Janssen Research and Development, the J&J pharmaceutical subsidiary that signed the agreement with YODA, will not only share pharmaceutical data, but also information from medical device and consumer product trials. Researchers will submit proposals to review data from studies of products that are being sold, and YODA will be responsible for reviewing all requests and deciding the terms of access. Any identifying details will be redacted so that individual participants in scientific studies remain anonymous. All data will be free of charge.

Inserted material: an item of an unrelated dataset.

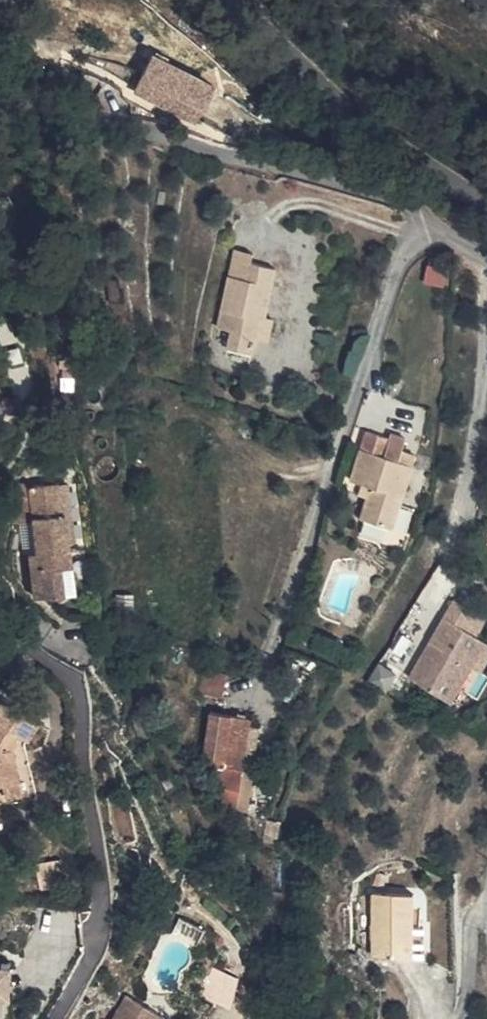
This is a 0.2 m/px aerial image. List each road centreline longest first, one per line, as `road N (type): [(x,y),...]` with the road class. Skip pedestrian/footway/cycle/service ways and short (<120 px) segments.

“We are pleased to collaborate with YODA to ensure that each and every request for access to our pharmaceutical clinical data is reviewed objectively and independently,” said Dr. Joanne Waldstreicher, chief medical officer at Johnson & Johnson. “This represents a new standard for responsible, independent clinical data sharing.” Janssen has launched a web-based tool to assist researchers in their requests for access. Submitted proposals will be posted publicly and registered at clinicaltrials.gov.
Although J&J has chosen YODA to mediate its new transparency, this is not a first in terms of data sharing within the pharmaceutical sector. This past December, Pfizer updated its clinical trial data access policy and as of the first of this year began the process of sharing with researchers anonymized patient-level data from trials of already approved products. The company will also share data and results with study participants in trials going forward. The actions of both Pfizer and J&J reflect an industry-wide trend toward open science.
Though the risks may be considerable — a breach of intellectual property here, mistaken analysis that leads to unwarranted litigation there — it is difficult to believe there will be no rewards for these goliaths of industry. Under its new policy, Pfizer requires those who want access to sign a data-sharing agreement. Any science conducted by others, then, will likely benefit the company. Ultimately, how this new trend plays out is anyone’s guess, but considering both big business and big academia have put their heads together on it, the gains should be profound. Of course, one can hope the patients benefit above all others.